Calvari se demandait comment il pourrait se sortir d’affaire avec une pimbêche de cet acabit. Si par hasard elle était recrutée, ce serait une calamité pour lui et pour son service. À cheval sur ses principes, vieille fille encore vierge ‒ il en mettait sa main à couper ‒, donneuse de leçons, radoteuse, intraitable, rigidissime, aimable comme une porte de prison. Comment faire pour éviter pareille catastrophe ?

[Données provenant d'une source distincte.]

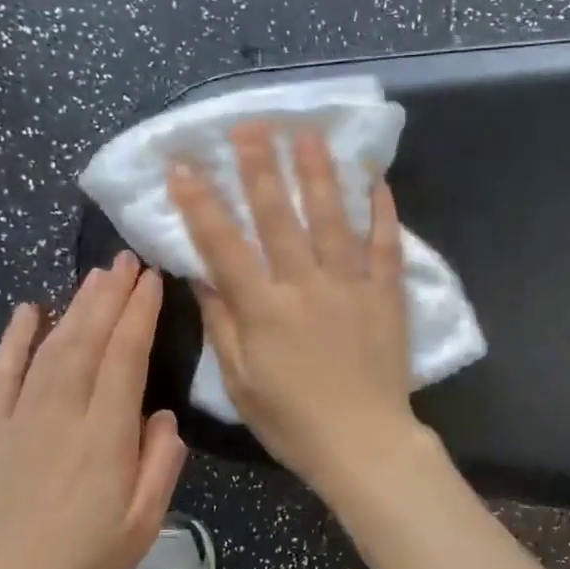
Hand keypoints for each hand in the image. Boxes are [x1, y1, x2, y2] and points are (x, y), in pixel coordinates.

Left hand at [0, 253, 185, 568]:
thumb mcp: (142, 526)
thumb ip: (161, 465)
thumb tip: (163, 416)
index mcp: (105, 437)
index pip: (125, 357)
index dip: (139, 314)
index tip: (152, 280)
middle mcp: (63, 415)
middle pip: (88, 340)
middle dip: (109, 295)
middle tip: (127, 259)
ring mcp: (21, 420)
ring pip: (51, 348)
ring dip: (75, 307)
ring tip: (95, 275)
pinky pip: (2, 375)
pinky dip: (14, 339)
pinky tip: (27, 310)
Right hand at [168, 123, 422, 494]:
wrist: (364, 443)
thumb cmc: (293, 421)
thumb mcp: (241, 382)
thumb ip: (223, 324)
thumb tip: (202, 275)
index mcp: (264, 309)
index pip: (224, 245)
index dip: (200, 203)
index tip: (182, 165)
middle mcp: (306, 286)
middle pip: (280, 217)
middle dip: (261, 168)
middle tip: (250, 125)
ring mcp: (351, 287)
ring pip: (333, 219)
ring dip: (319, 174)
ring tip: (309, 135)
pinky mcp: (387, 296)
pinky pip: (386, 246)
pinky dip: (382, 213)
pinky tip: (376, 181)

La candidate se présenta. Elle parla ‒ négligemment ‒ de ses deux doctorats à Cambridge, puis elle évoqua sa carrière auprès du Tropical Product Institute, et sa maîtrise ‒ encore imparfaite, certes, elle s’en excusait ‒ de la langue française. Elle mentionna enfin ses états de service auprès d’éminentes e banques de gènes en Grande Bretagne et aux USA.
Elle était chaudement recommandée par son Ambassade, la représentation britannique auprès de l’organisation. Cela, ce n’était un secret pour personne, Calvari s’en souvint soudain avec des sueurs froides. Le directeur général lui-même était au courant. Les Britanniques, apparemment, attachaient beaucoup d’importance à placer quelqu’un à ce poste, dans son service. Avoir un agent dans la place, même s’il est tenu à une loyauté absolue envers l’ONU, on n’a jamais rien inventé de mieux pour être bien informé avant quiconque de ce qui se tramait d’important. Il y avait bien des gouvernements qui avaient à cœur de savoir ce que l’organisation préparait en matière de législation internationale touchant à la génétique. Bref, la situation était claire et limpide, même Calvari pouvait la comprendre : le Royaume-Uni voulait placer cette dame comme espion scientifique au service de sa Majesté dans le but de doubler les États-Unis, la France, le Japon et l’Australie, dans la course au contrôle planétaire du patrimoine génétique universel. C’était une pratique banale, et de bonne guerre, en somme, dans la partie d’échecs où les puissances plaçaient leurs pions.
Il s’éclaircit la voix d’une petite toux discrète, puis remercia sa visiteuse. Il lui rappela que ce rendez-vous n’était qu’une prise de contact très informelle, off the record. Il la félicita car elle avait été choisie avec deux autres finalistes parmi neuf cents candidats par une commission de recrutement à laquelle participait notamment le syndicat du personnel. La prochaine étape serait un entretien de sélection par un panel d’experts dont les recommandations seraient soumises au directeur général. Il décrivit les fonctions de l’expert recherché, posa quelques questions, écouta quelques réponses, ponctua le tout de quelques sourires charmeurs et qui se voulaient dévastateurs mais restèrent sans effet. Une demi- heure s’étant écoulée, ce qui constituait somme toute une durée normale pour une visite de ce genre, il informa sa visiteuse, non sans s’excuser, qu’il avait maintenant un autre rendez-vous. Il la remercia et la raccompagna le plus cordialement du monde à l’ascenseur, la saluant d’un ultime éclatant sourire pendant la fermeture des portes.
Rappel/Disclaimer/Avertissement : cet épisode - tout comme l’ensemble de l’ouvrage Irrévérence - est le fruit de la fantaisie de l’auteur. En conséquence, toute ressemblance avec des personnes, des entités ou des institutions existantes ou ayant existé - et non spécifiquement nommées - est purement fortuite.